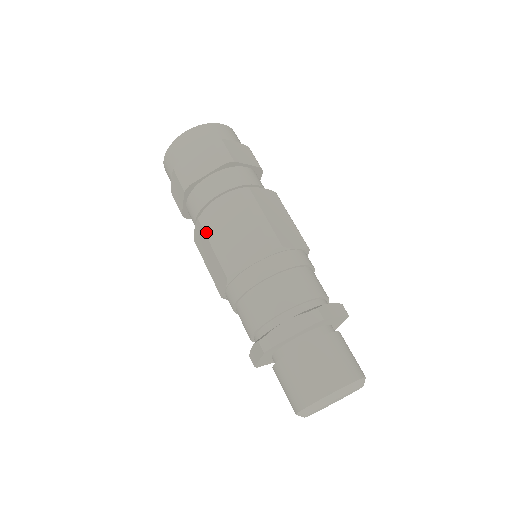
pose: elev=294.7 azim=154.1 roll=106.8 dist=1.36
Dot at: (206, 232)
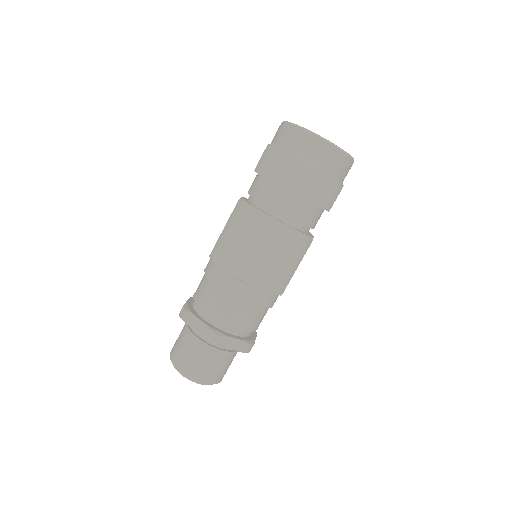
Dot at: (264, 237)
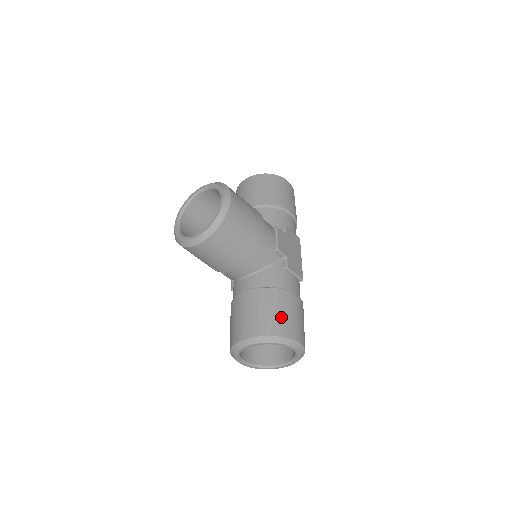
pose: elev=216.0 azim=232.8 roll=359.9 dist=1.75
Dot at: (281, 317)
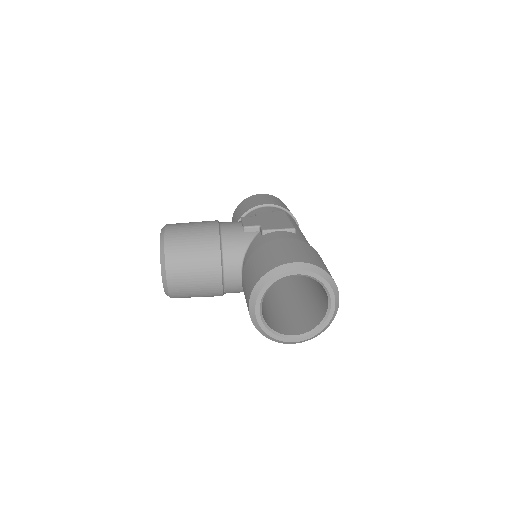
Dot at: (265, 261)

--

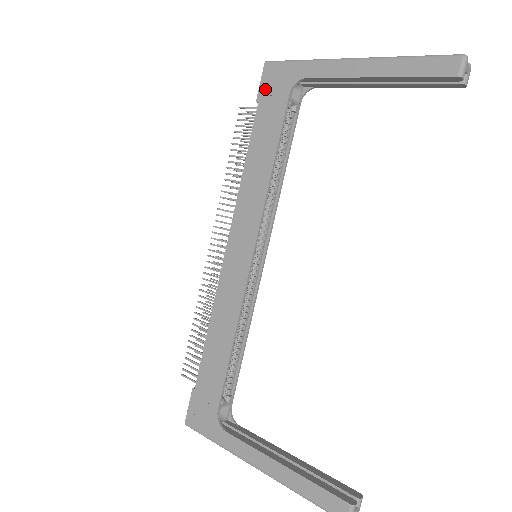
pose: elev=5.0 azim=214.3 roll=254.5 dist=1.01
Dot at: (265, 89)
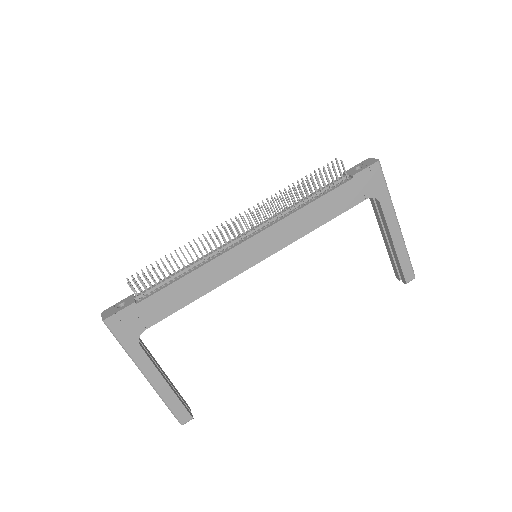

What to produce - Write out everything from the line containing "pose: elev=216.0 azim=232.8" down to the line containing "Dot at: (265, 261)", including both of those lines, and leave the pictures out.

Written answer -
pose: elev=216.0 azim=232.8 roll=359.9 dist=1.75
Dot at: (281, 317)
Dot at: (265, 261)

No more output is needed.